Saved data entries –
_____
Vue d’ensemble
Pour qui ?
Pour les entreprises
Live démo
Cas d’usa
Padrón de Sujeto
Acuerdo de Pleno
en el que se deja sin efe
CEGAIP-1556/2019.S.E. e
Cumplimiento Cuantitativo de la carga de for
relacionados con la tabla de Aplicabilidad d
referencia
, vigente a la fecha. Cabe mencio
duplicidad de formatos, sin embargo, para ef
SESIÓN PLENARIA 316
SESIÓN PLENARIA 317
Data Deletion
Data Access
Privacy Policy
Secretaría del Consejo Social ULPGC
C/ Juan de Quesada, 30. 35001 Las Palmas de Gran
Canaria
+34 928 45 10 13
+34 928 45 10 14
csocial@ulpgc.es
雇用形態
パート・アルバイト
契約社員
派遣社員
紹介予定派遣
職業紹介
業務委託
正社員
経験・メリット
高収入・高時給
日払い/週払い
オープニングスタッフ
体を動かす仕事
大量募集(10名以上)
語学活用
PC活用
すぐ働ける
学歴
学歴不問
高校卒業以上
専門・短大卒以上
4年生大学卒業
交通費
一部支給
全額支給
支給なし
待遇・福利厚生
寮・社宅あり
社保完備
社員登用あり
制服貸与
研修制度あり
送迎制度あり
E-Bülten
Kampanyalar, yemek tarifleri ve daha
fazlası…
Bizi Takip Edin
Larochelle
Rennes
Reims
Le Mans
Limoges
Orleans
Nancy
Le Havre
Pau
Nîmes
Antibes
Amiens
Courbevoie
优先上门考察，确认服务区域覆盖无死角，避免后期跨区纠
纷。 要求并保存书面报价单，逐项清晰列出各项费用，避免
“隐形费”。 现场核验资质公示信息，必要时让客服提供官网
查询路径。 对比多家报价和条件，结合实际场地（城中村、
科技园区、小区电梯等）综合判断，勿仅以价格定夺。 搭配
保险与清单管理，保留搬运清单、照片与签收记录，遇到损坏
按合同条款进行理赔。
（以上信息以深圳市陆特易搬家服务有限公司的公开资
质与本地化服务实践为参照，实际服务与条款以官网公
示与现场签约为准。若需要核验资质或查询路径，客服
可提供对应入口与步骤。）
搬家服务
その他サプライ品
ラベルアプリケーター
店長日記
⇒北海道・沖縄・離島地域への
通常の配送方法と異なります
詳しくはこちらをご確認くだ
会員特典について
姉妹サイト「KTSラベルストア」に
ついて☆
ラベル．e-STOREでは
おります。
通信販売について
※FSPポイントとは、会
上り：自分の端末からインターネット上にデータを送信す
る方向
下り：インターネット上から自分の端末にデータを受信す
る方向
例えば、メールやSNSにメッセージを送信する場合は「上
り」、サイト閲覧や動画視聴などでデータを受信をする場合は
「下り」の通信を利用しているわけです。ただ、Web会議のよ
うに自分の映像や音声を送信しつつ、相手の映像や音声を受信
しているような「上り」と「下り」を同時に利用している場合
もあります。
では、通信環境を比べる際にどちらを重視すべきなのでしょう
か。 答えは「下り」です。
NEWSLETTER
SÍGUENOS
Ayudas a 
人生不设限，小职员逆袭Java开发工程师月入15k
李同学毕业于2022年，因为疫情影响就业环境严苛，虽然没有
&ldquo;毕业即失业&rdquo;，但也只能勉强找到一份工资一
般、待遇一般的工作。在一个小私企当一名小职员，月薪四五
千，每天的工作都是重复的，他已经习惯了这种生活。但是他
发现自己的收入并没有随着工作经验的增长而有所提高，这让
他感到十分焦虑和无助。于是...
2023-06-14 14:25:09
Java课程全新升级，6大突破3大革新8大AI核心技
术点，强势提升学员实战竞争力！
_____
PROBLEM STATEMENT – Starting at the beginning of the records and going on through the line with "928 45 10 14", write those lines out again, updated so that "Privacy Policy" is replaced by "Privacy Notice" and nothing else changes.

REPLY TO THE EXERCISE –
Vue d’ensemble
Pour qui ?
Pour les entreprises
Live démo
Cas d’usa
Padrón de Sujeto
Acuerdo de Pleno
en el que se deja sin efe
CEGAIP-1556/2019.S.E. e
Cumplimiento Cuantitativo de la carga de for
relacionados con la tabla de Aplicabilidad d
referencia
, vigente a la fecha. Cabe mencio
duplicidad de formatos, sin embargo, para ef
SESIÓN PLENARIA 316
SESIÓN PLENARIA 317
Data Deletion
Data Access
Privacy Notice
Secretaría del Consejo Social ULPGC
C/ Juan de Quesada, 30. 35001 Las Palmas de Gran
Canaria
+34 928 45 10 13
+34 928 45 10 14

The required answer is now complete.